AWS Athena Knowledgebase
AWS Athena Knowledgebase
KNOWLEDGEBASE
Supplementary Material to AWS ReStart
Amazon Athena is an interactive query service that makes it easy to analyze data in Amazon
S3 using standard SQL.
Athena is serverless, so there is no infrastructure to manage, and you pay only for the
queries that you run.
Athena is easy to use – simply point to your data in Amazon S3, define the schema, and start
querying using standard SQL.
Amazon Athena uses Presto with full standard SQL support and works with a variety of
standard data formats, including CSV, JSON, ORC, Apache Parquet and Avro.
While Amazon Athena is ideal for quick, ad-hoc querying and integrates with Amazon
QuickSight for easy visualization, it can also handle complex analysis, including large joins,
window functions, and arrays.
Amazon Athena uses a managed Data Catalog to store information and schemas about the
databases and tables that you create for your data stored in Amazon S3.
With Amazon Athena, you don’t have to worry about managing or tuning clusters to get fast
performance.
Athena automatically executes queries in parallel, so that you get query results in seconds,
even on large datasets.
With Athena, there’s no need for complex ETL jobs to prepare data for analysis.
This makes it easy for anyone with SQL skills to quickly analyze large-scale datasets.
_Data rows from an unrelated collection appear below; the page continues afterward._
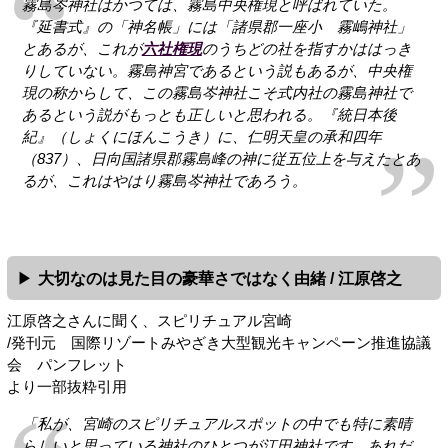
霧島岑神社はかつては、霧島中央権現と呼ばれていた。
『延書式』の「神名帳」には「諸県郡一座小 霧嶋神社」
とあるが、これが
六社権現
のうちどの社を指すかははっき
りしていない。霧島神宮であるという説もあるが、中央権
現の称からして、この霧島岑神社こそ式内社の霧島神社で
あるという説がもっとも正しいと思われる。『統日本後
紀』（しょくにほんこうき）に、仁明天皇の承和四年
（837）、日向国諸県郡霧島峰の神に従五位上を与えたとあ
るが、これはやはり霧島岑神社であろう。
大切なのは見た目の豪華さではなく由緒 / 江原啓之
江原啓之さんに聞く、スピリチュアル宮崎
/発刊元 国際リゾートみやざき大型観光キャンペーン推進協議
会 パンフレット
より一部抜粋引用
「私が、宮崎のスピリチュアルスポットの中でも特に素晴
らしいと思っている神社のひとつが江田神社です。あれだ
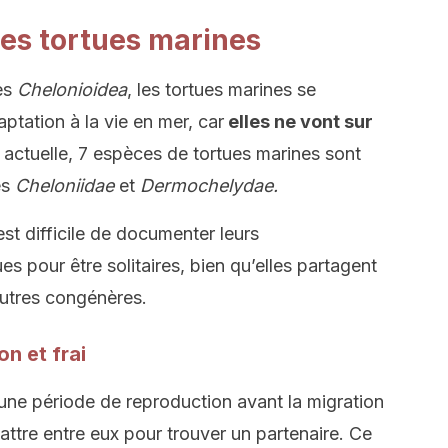
es tortues marines
es
Chelonioidea
, les tortues marines se
aptation à la vie en mer, car
elles ne vont sur
e actuelle, 7 espèces de tortues marines sont
es
Cheloniidae
et
Dermochelydae.
est difficile de documenter leurs
 pour être solitaires, bien qu’elles partagent
autres congénères.
n et frai
une période de reproduction avant la migration
battre entre eux pour trouver un partenaire. Ce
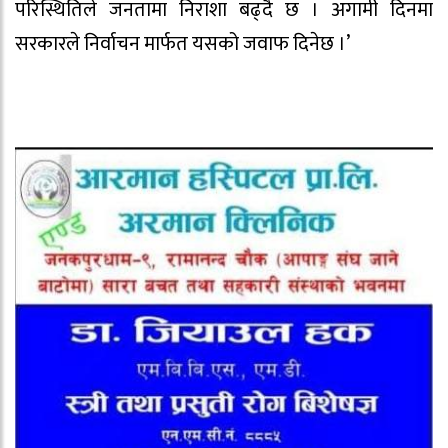
परिस्थितिले जनतामा निराशा बढ्दै छ । अगामी दिनमा
सरकारले निर्वाचन मार्फत यसको जवाफ दिनेछ ।’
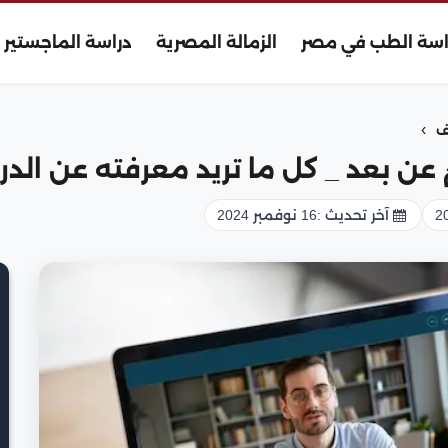
اسة الطب في مصر
الزمالة المصرية
دراسة الماجستير
›
ف
 عن بعد _ كل ما تريد معرفته عن الد
آخر تحديث :
16 نوفمبر 2024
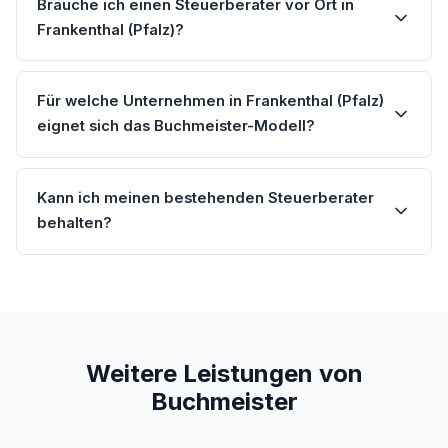
Brauche ich einen Steuerberater vor Ort in
Frankenthal (Pfalz)?
Für welche Unternehmen in Frankenthal (Pfalz)
eignet sich das Buchmeister-Modell?
Kann ich meinen bestehenden Steuerberater
behalten?
Weitere Leistungen von
Buchmeister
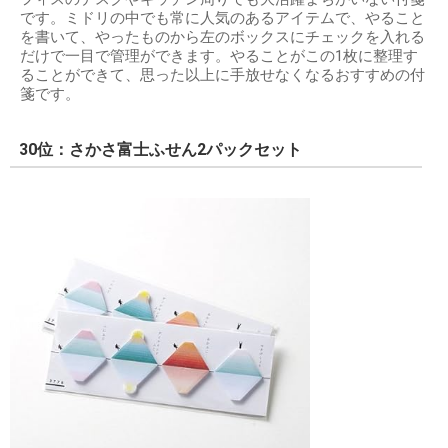
です。ミドリの中でも常に人気のあるアイテムで、やること
を書いて、やったものから左のボックスにチェックを入れる
だけで一目で管理ができます。やることがこの1枚に整理す
ることができて、思った以上に手放せなくなるおすすめの付
箋です。
30位：さかさ富士ふせん2パックセット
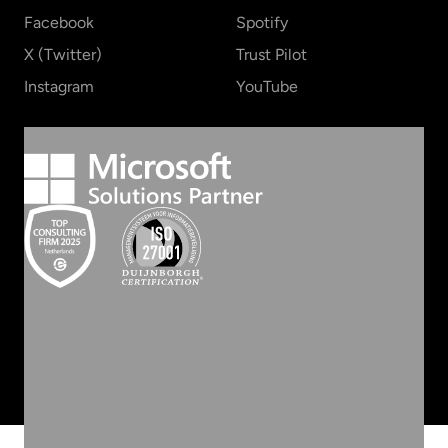
Facebook
Spotify
X (Twitter)
Trust Pilot
Instagram
YouTube
©
2026
INVOLVE GROEP
ALGEMENE VOORWAARDEN
PRIVACY STATEMENT
COOKIEBELEID
COOKIES
WEBSITE BY ZUID.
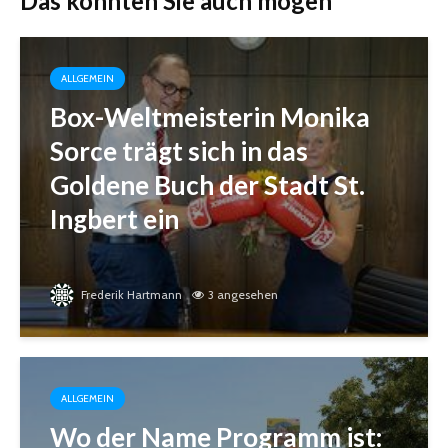
Das könnten Sie auch mögen
ALLGEMEIN
Box-Weltmeisterin Monika
Sorce trägt sich in das
Goldene Buch der Stadt St.
Ingbert ein
Frederik Hartmann
3 angesehen
ALLGEMEIN
Wo der Name Programm ist:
You can also use Glue’s fully managed ETL capabilities to transform data or convert it into
columnar formats to optimize cost and improve performance.
AWS Athena Use Cases
Query services like Amazon Athena, data warehouses like Amazon Redshift, and
sophisticated data processing frameworks like Amazon EMR, all address different needs and
use cases.
Amazon Redshift provides the fastest query performance for enterprise reporting and
business intelligence workloads, particularly those involving extremely complex SQL with
multiple joins and sub-queries.
Amazon EMR makes it simple and cost effective to run highly distributed processing
frameworks such as Hadoop, Spark, and Presto when compared to on-premises
deployments.
Amazon EMR is flexible – you can run custom applications and code, and define specific
compute, memory, storage, and application parameters to optimize your analytic
requirements.
Amazon Athena provides the easiest way to run ad-hoc queries for data in S3 without the
need to setup or manage any servers.
The table below shows the primary use case and situations for using a few AWS query and
analytics services:
Pricing
With Amazon Athena, you pay only for the queries that you run.
You are charged based on the amount of data scanned by each query.
You can get significant cost savings and performance gains by compressing, partitioning, or
converting your data to a columnar format, because each of those operations reduces the
amount of data that Athena needs to scan to execute a query.